EU Could Approve Vaccine Against New Covid Variant In 3 To 4 Months
Brussels: The EU drug regulator said on Tuesday it could approve vaccines adapted to target the Omicron variant of the coronavirus within three to four months if needed, but that existing shots would continue to provide protection.
Speaking to the European Parliament, European Medicines Agency (EMA) executive director Emer Cooke said it was not known if drugmakers would need to tweak their vaccines to protect against Omicron, but the EMA was preparing for that possibility.
“Were there a need to change the existing vaccines, we could be in a position to have those approved within three to four months,” she said.
“Companies adapting their formulations to include the new sequencing (…) will then have to show that the production system works, they will then have to do some clinical trials to determine that this actually works in practice.”
The CEO of drugmaker Moderna had set off fresh alarm bells in financial markets on Tuesday by warning that existing vaccines were unlikely to be as effective against the Omicron variant, first detected in southern Africa, as they have been against the Delta version.
Forty-two cases of the COVID-19 Omicron variant have been confirmed in 10 European Union countries, the head of the EU’s public health agency said on Tuesday.
But Cooke sought to reaffirm repeated calls for people to get vaccinated with the approved products currently available.
“Even if the new variant becomes more widespread, the vaccines we have will continue to provide protection,” Cooke said.

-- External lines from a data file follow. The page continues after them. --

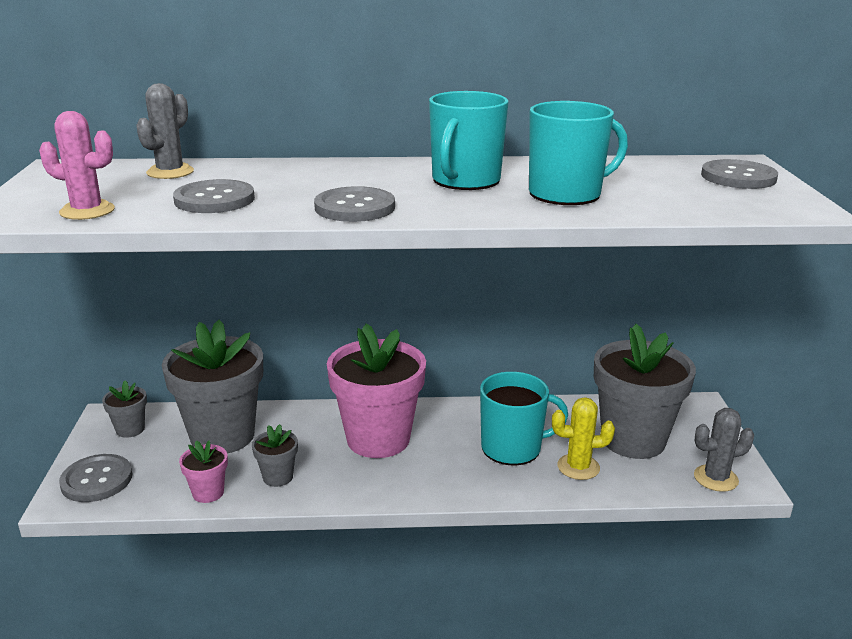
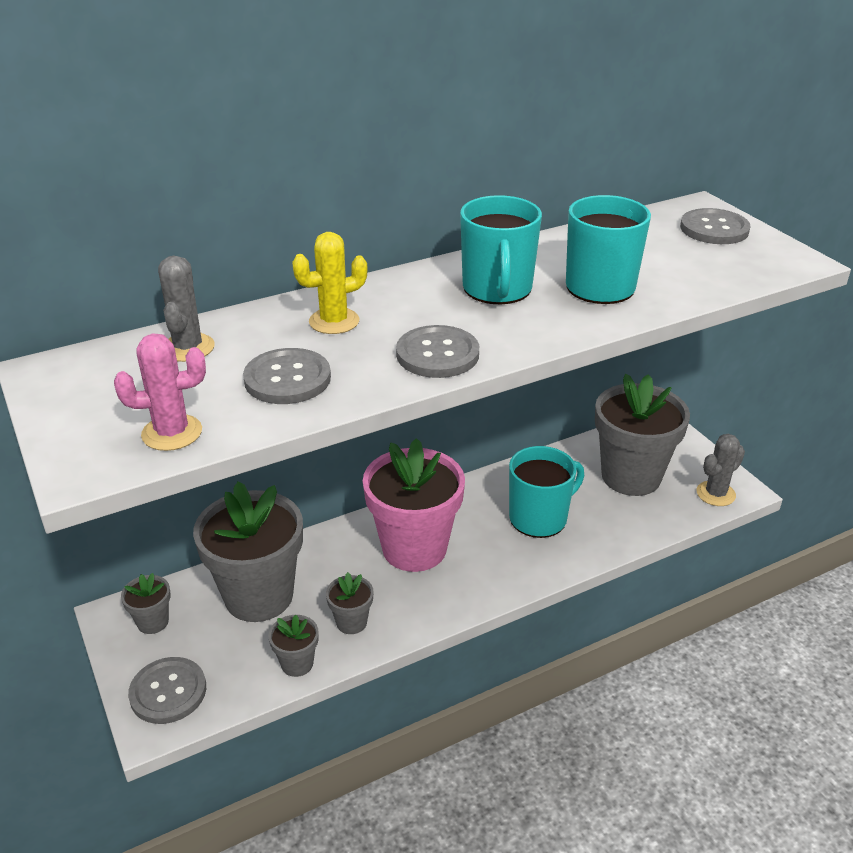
camera: 25 degrees left, 10 degrees up
(208, 493) = (297, 663): pink flower pot -> grey flower pot
(578, 467) = (605, 519): yellow cactus -> yellow cactus (334, 321)

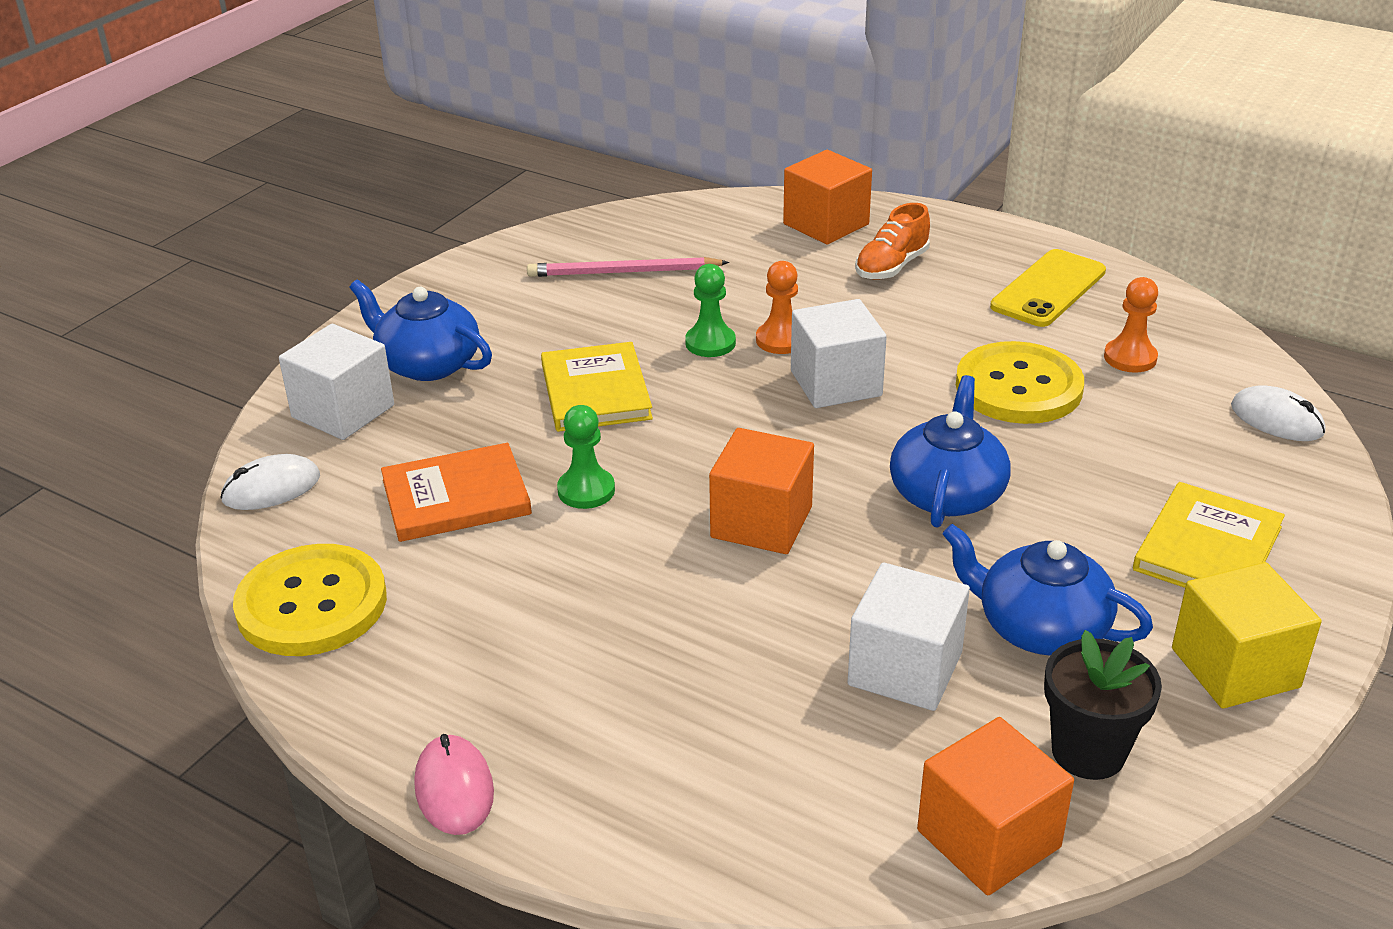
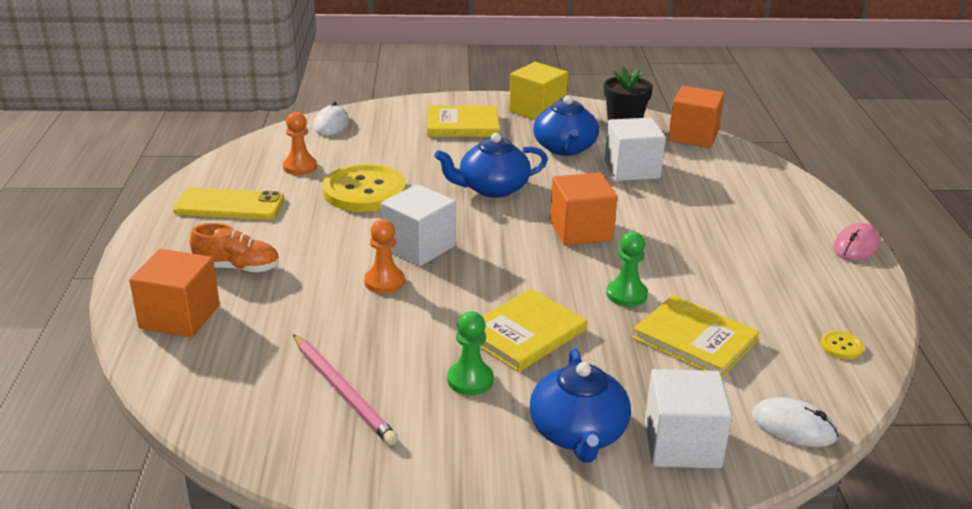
camera: 125 degrees left, 5 degrees down
(312, 604) = (841, 346): yellow button -> yellow button, size x0.40
(456, 497) = (695, 340): orange book -> yellow book
(710, 343) = (415, 309): green pawn -> green pawn (470, 380)

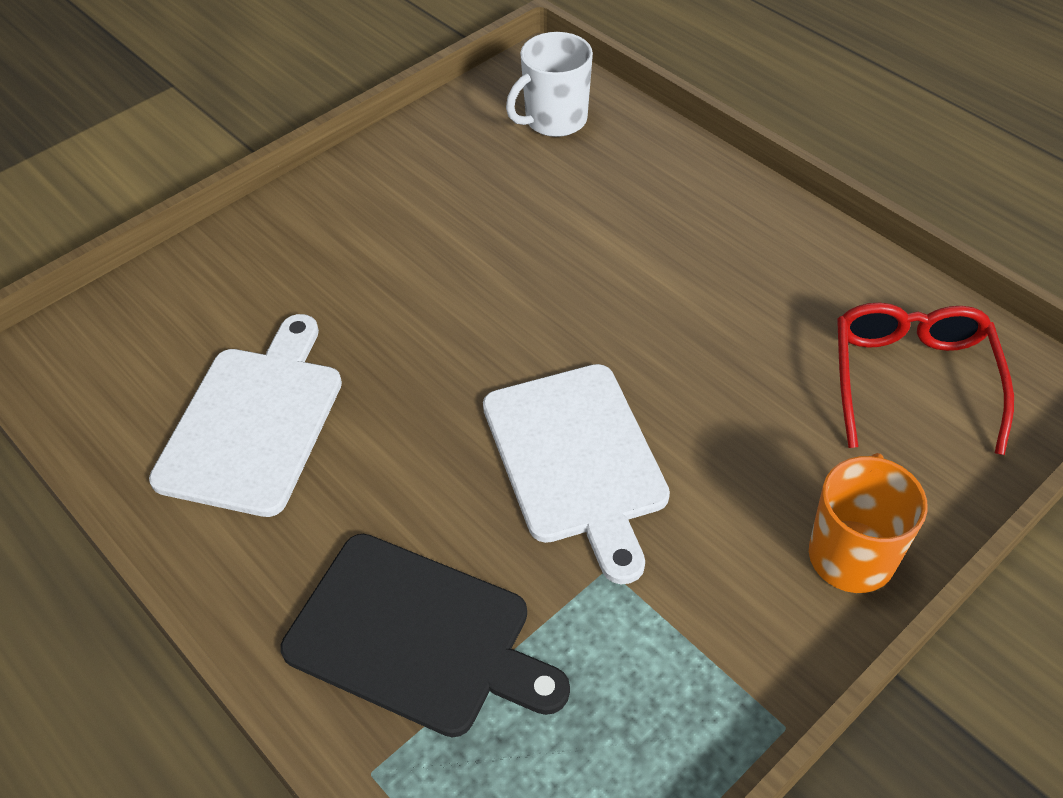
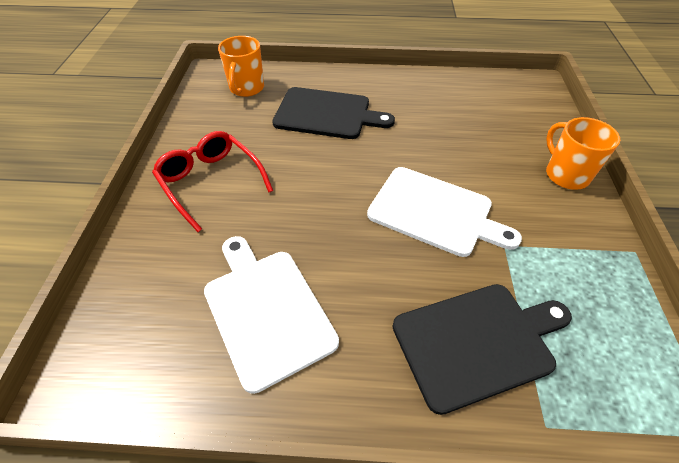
camera: 45 degrees left, 0 degrees up
(554, 120) = (246, 88): white mug -> orange mug
(615, 225) = (326, 114): none -> black cutting board
(912, 381) = (500, 105): red glasses -> red glasses (211, 182)

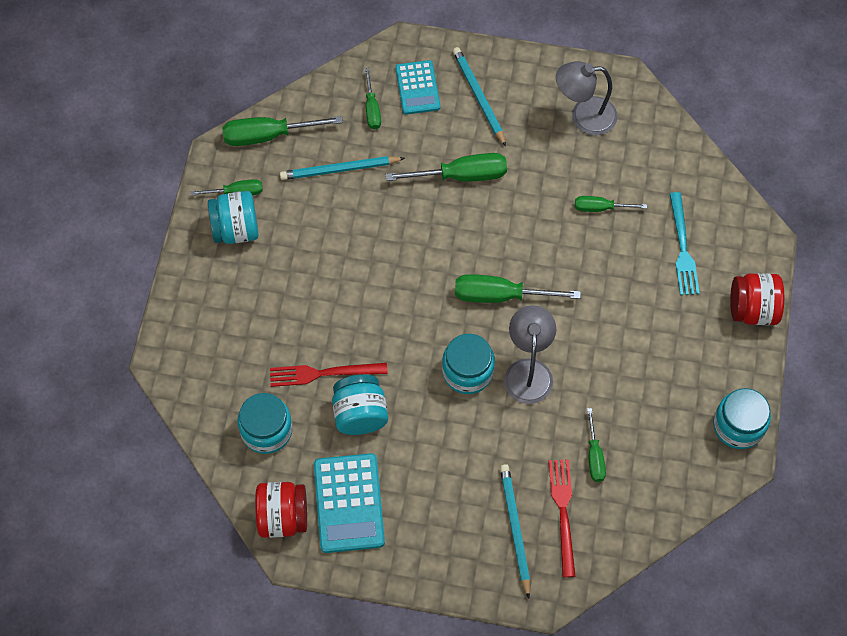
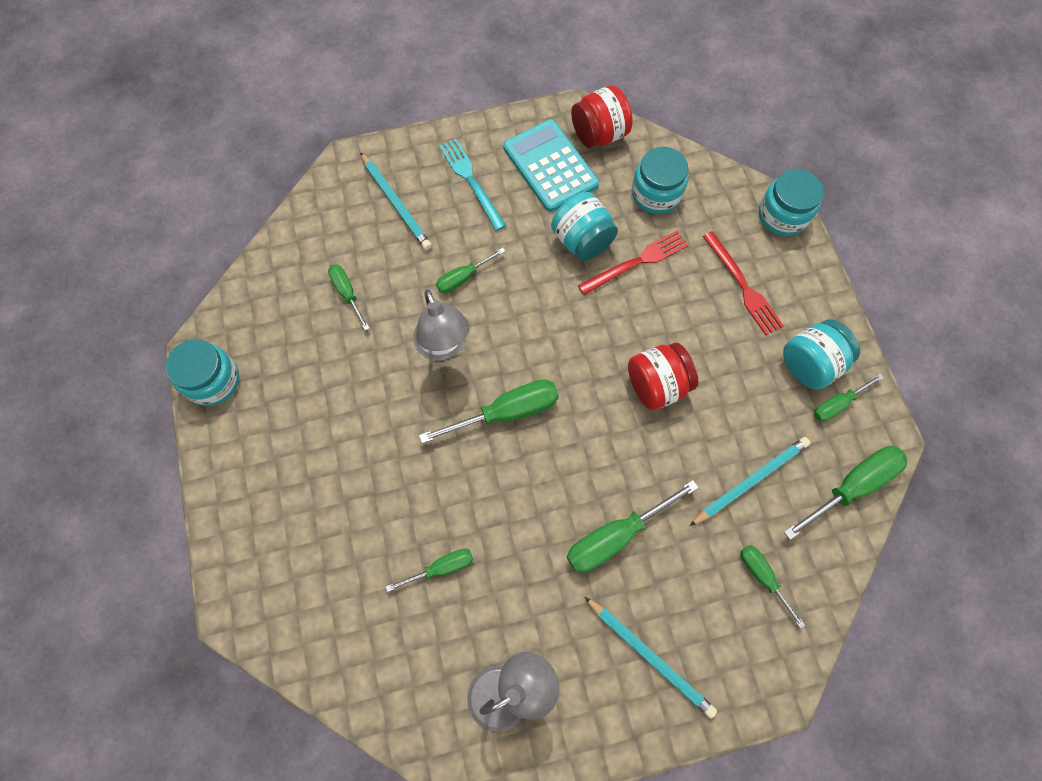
camera: 155 degrees right, 5 degrees up
(417, 88) = (728, 633): turquoise calculator -> none
(467, 371) = (502, 321): turquoise jar -> turquoise jar (783, 215)
(484, 426) = (463, 278): none -> green screwdriver
(563, 512) = (358, 233): red fork -> red fork (742, 286)
(682, 248) = (329, 559): turquoise fork -> turquoise fork (471, 181)
(752, 309) = (228, 517): red jar -> red jar (656, 385)

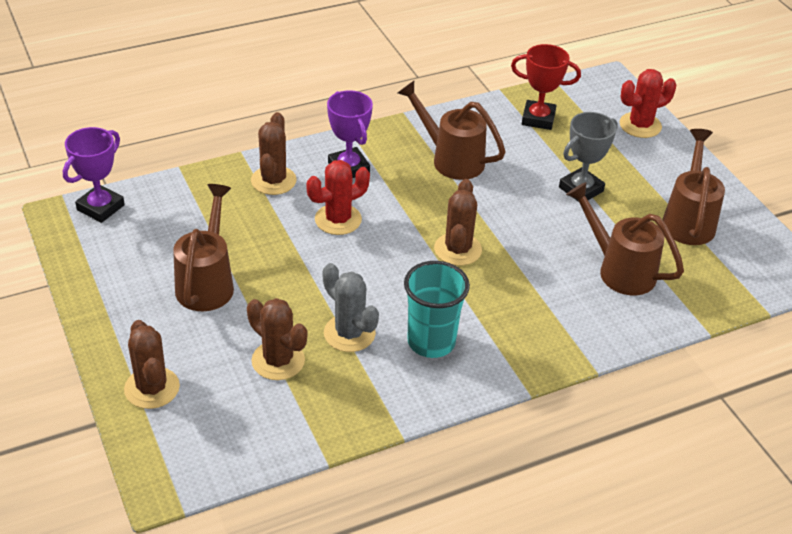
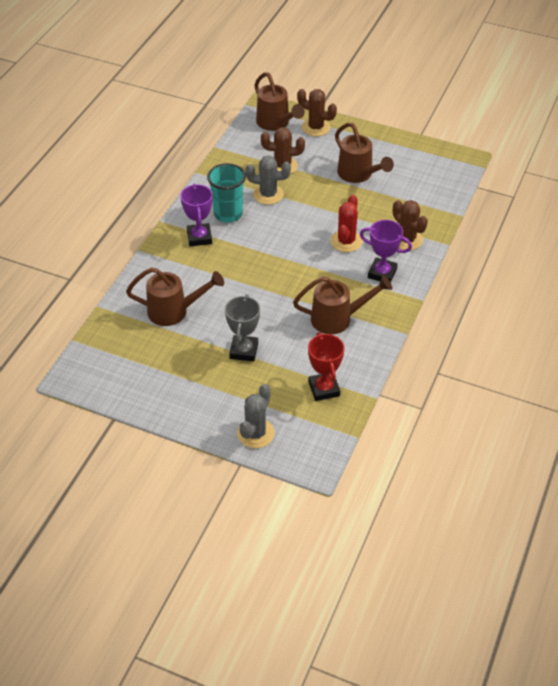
camera: 140 degrees right, 5 degrees up
(100, 207) = (457, 173): purple trophy -> purple trophy (199, 237)
(457, 249) = (268, 266): brown cactus -> none
(538, 119) = (324, 389): red trophy -> red trophy turned 75 degrees counterclockwise
(640, 125) = (255, 433): red cactus -> grey cactus
(688, 220) = (162, 373): brown watering can -> brown watering can (276, 123)

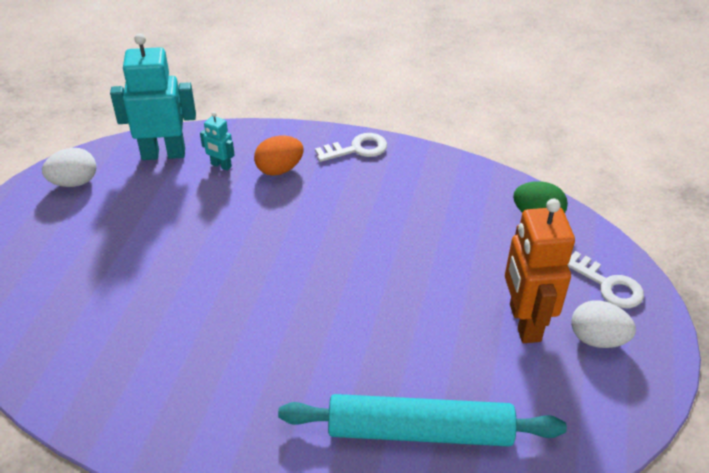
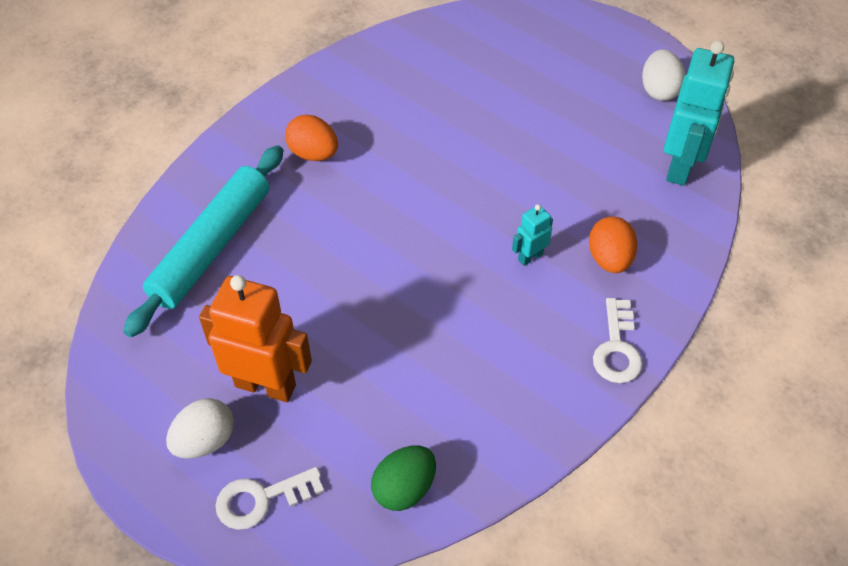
camera: 115 degrees right, 10 degrees up
(221, 165) = (638, 209): turquoise robot -> turquoise robot (530, 257)
(257, 399) = (313, 153): none -> orange egg

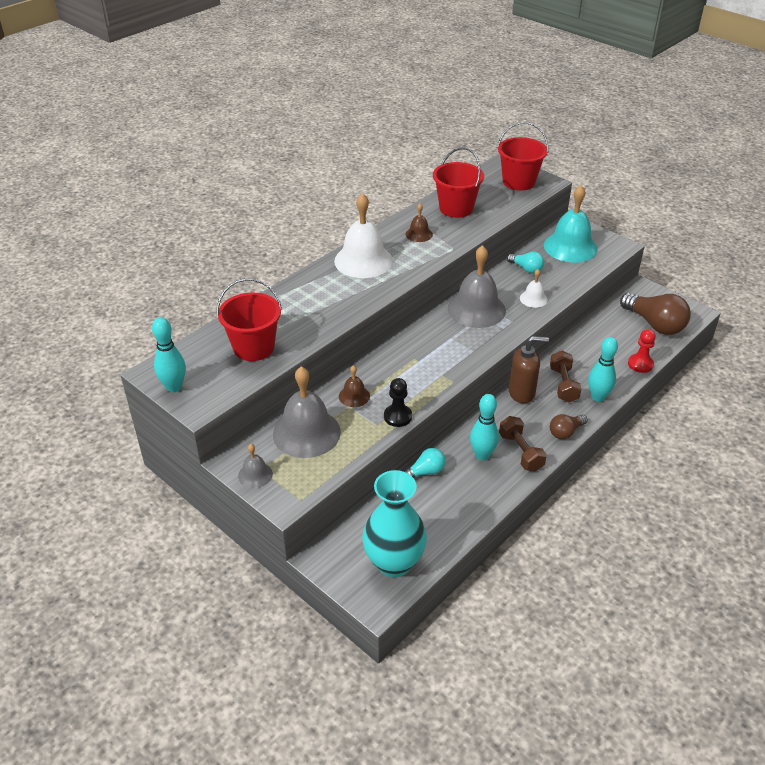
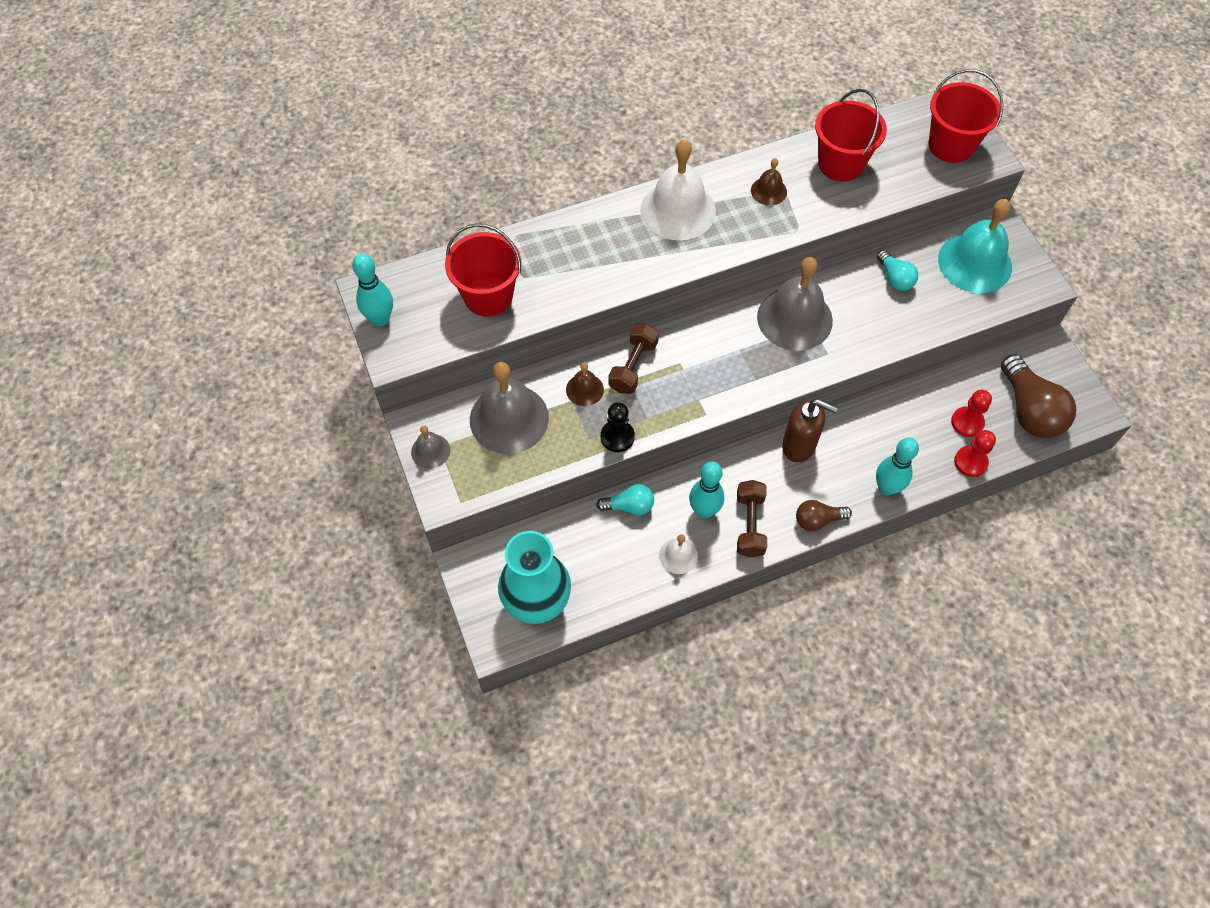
camera: 25 degrees right, 20 degrees up
(533, 299) = (875, 328): white bell -> white bell (678, 555)
(563, 385) = (856, 454): brown dumbbell -> brown dumbbell (633, 366)
(622, 343) = (967, 422): none -> red pawn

Echoing previous remarks by vaccine maker BioNTech, Cooke said that laboratory analyses should indicate over the next two weeks whether the blood of vaccinated people has sufficient antibodies to neutralise the new variant.
In February, the EMA issued new guidance to speed up the approval process for drugmakers that modify their COVID-19 vaccines to protect against new variants.
Mask mandates to tackle Omicron variant come into force in UK
London: New mask mandates and other measures aimed at curbing the spread of the Omicron coronavirus variant came into force in England on Tuesday, as Prime Minister Boris Johnson eyes an expanded booster programme to help increase protection against COVID-19.
From Tuesday morning, face masks are compulsory on transport and in shops, banks and hair salons.
All international travellers must take a PCR test by the end of the second day after they arrive, and self-isolate until they get their result. That is in addition to restrictions on arrivals from 10 southern African countries, who have to enter hotel quarantine.
Britain has reported 11 cases of the Omicron variant so far, and while the government says this number will rise, it says it is important to slow its spread until more is known about the variant’s tranmissibility and impact on vaccines.
“The measures taking effect today are proportionate and responsible, and will buy us time in the face of this new variant,” Johnson said in a statement.
“Not only will today’s steps help us slow down the variant’s spread, but they will help us protect each other and the gains we have all worked so hard for.”
Johnson has said the measures will be reviewed after three weeks, but added that the country’s vaccine rollout leaves it in a better situation than this time last year, when restrictions were introduced shortly before Christmas.
On Monday vaccine advisers gave the go ahead to a booster programme for all adults, and health minister Sajid Javid said there would be more details on how it would be implemented this week.
Booster shots are expected to help protect against severe disease even if Omicron is able to reduce vaccine efficacy.
“Based on everything we know, our vaccines and boosters remain our best line of defence,” Johnson said.